→ Work to complete: A faithful, complete transcription of the listing is required.

→ Record excerpts:
#####

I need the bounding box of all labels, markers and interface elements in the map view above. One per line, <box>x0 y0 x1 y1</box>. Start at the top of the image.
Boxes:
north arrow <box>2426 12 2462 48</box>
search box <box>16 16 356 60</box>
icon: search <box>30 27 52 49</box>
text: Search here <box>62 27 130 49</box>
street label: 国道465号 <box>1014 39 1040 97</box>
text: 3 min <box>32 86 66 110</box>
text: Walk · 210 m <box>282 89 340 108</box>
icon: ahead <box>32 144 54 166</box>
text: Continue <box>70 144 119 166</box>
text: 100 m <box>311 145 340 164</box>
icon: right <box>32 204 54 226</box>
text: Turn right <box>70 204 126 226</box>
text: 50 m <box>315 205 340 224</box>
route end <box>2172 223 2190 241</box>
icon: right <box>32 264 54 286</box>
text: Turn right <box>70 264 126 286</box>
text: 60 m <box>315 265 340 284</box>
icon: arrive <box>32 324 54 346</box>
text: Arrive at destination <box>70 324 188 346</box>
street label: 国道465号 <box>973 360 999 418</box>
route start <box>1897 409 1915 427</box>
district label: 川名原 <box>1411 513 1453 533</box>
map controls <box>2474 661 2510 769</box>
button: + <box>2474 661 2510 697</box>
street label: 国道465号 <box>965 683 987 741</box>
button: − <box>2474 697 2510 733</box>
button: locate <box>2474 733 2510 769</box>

#####

→ Solution to this exercise:
I need the bounding box of all labels, markers and interface elements in the map view above. One per line, <box>x0 y0 x1 y1</box>. Start at the top of the image.
Boxes:
north arrow <box>2426 12 2462 48</box>
search box <box>16 16 356 60</box>
icon: search <box>30 27 52 49</box>
text: Search here <box>62 27 130 49</box>
street label: 国道465号 <box>1014 39 1040 97</box>
text: 3 min <box>32 86 66 110</box>
text: Walk · 210 m <box>282 89 340 108</box>
icon: ahead <box>32 144 54 166</box>
text: Continue <box>70 144 119 166</box>
text: 100 m <box>311 145 340 164</box>
icon: right <box>32 204 54 226</box>
text: Turn right <box>70 204 126 226</box>
text: 50 m <box>315 205 340 224</box>
route end <box>2172 223 2190 241</box>
icon: right <box>32 264 54 286</box>
text: Turn right <box>70 264 126 286</box>
text: 60 m <box>315 265 340 284</box>
icon: arrive <box>32 324 54 346</box>
text: Arrive at destination <box>70 324 188 346</box>
street label: 国道465号 <box>973 360 999 418</box>
route start <box>1897 409 1915 427</box>
district label: 川名原 <box>1411 513 1453 533</box>
map controls <box>2474 661 2510 769</box>
button: + <box>2474 661 2510 697</box>
street label: 国道465号 <box>965 683 987 741</box>
button: − <box>2474 697 2510 733</box>
button: locate <box>2474 733 2510 769</box>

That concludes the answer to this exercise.